Non si capisce bene se qui il Card. Ratzinger abbia voluto indicare la bontà delle sue personali concezioni messe per iscritto o la cattiva volontà dei suoi colleghi vescovi, o entrambi. Ma quel che è chiaro è il fatto che tanta sua supposta ortodossia non diede alcun frutto quando il Cardinale svolse il compito non indifferente di Prefetto custode della “Dottrina della Fede” e ancor più quando da Papa avrebbe potuto e dovuto “confermare i fratelli nella Fede”. Fallì nel suo operare o si astenne dall’operare? Comunque sia, tali precedenti negativi non autorizzano oggi lo stesso Ratzinger a fare la parte del censore e del suggeritore delle correzioni di cui la Chiesa ha bisogno.
Questa strana e complessa situazione fa venire in mente due cose relative al Card. Ratzinger.

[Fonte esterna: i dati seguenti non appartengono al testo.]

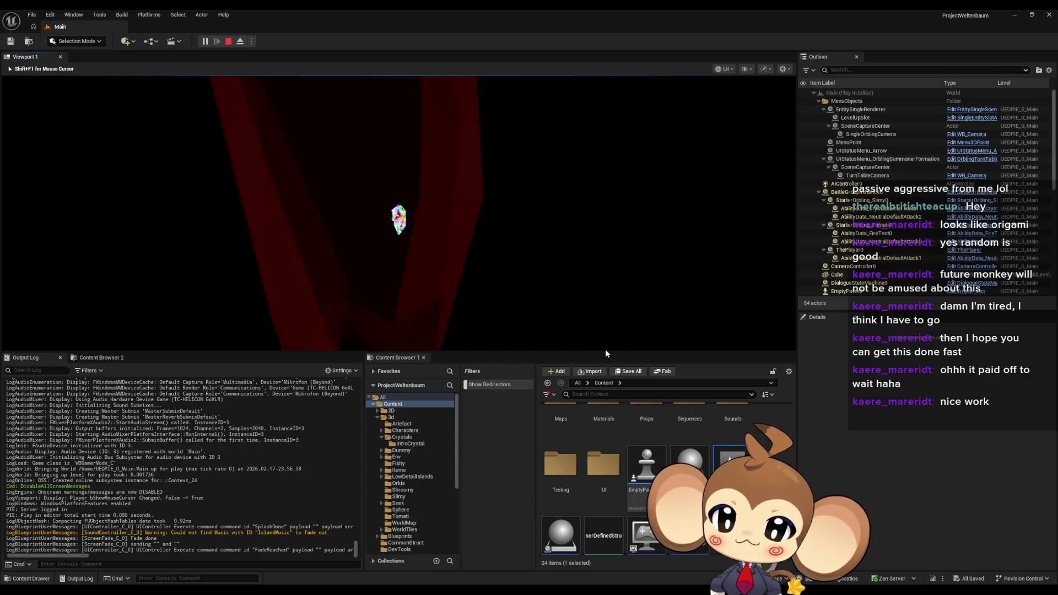
pyautogui.click(511, 333)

La prima è che nella Via Crucis del 25 marzo 2005, meditando sulla Nona Stazione, disse: «Quante volte celebriamo soltanto noi stessi senza neanche renderci conto di lui! Quante volte la sua Parola viene distorta e abusata! Quanta poca fede c’è in tante teorie, quante parole vuote! Quanta sporcizia c’è nella Chiesa, e proprio anche tra coloro che, nel sacerdozio, dovrebbero appartenere completamente a lui!». Neanche un mese dopo, il 19 aprile 2005, egli venne eletto al Papato e ci si aspettava che imprimesse una decisiva virata alla deriva in cui si trovava a navigare la Barca di Pietro. Ebbene, qualche tentativo sì, ma dopo 14 anni le cose sono peggiorate e ci ritroviamo con lo stesso Ratzinger che rivanga e suggerisce teorici rimedii.

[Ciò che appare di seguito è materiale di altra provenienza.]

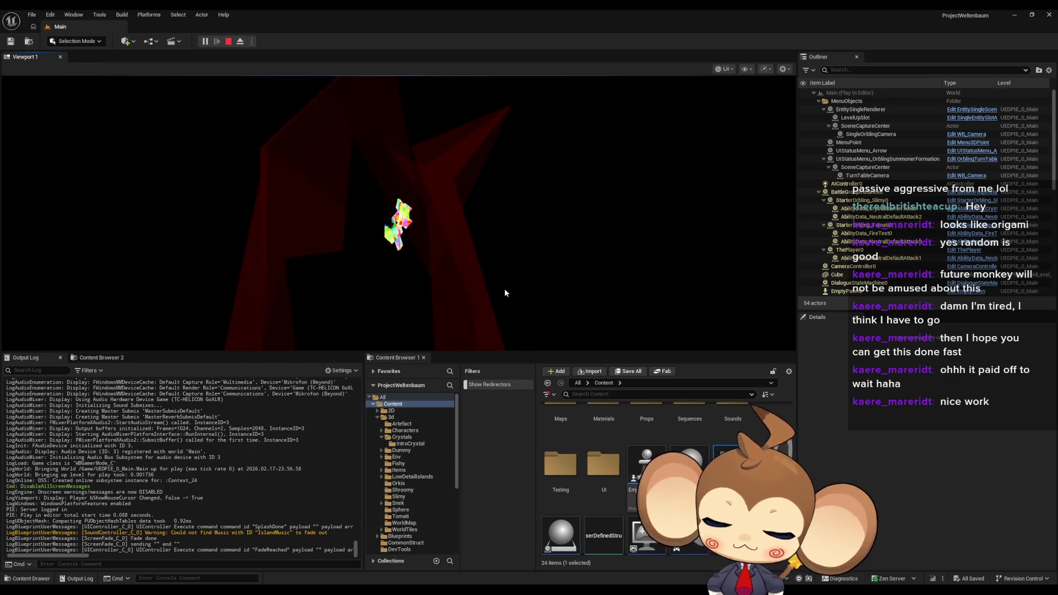
pyautogui.press('F11')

La seconda è che alcuni mesi dopo, il 22 dicembre 2005, in veste di Papa, il Card. Ratzinger suggerì ai chierici della Curia romana che «Nessuno può negare che, in vaste parti della Chiesa, la recezione del Concilio si è svolta in modo piuttosto difficile … I problemi della recezione sono nati dal fatto che due ermeneutiche contrarie si sono trovate a confronto e hanno litigato tra loro. L’una ha causato confusione, l’altra, silenziosamente ma sempre più visibilmente, ha portato frutti. Da una parte esiste un’interpretazione che vorrei chiamare “ermeneutica della discontinuità e della rottura”; essa non di rado si è potuta avvalere della simpatia dei mass-media, e anche di una parte della teologia moderna. Dall’altra parte c’è l’“ermeneutica della riforma”, del rinnovamento nella continuità dell’unico soggetto-Chiesa, che il Signore ci ha donato; è un soggetto che cresce nel tempo e si sviluppa, rimanendo però sempre lo stesso, unico soggetto del Popolo di Dio in cammino. L’ermeneutica della discontinuità rischia di finire in una rottura tra Chiesa preconciliare e Chiesa postconciliare. … Quarant’anni dopo il Concilio possiamo rilevare che il positivo è più grande e più vivo di quanto non potesse apparire nell’agitazione degli anni intorno al 1968. Oggi vediamo che il seme buono, pur sviluppandosi lentamente, tuttavia cresce, e cresce così anche la nostra profonda gratitudine per l’opera svolta dal Concilio».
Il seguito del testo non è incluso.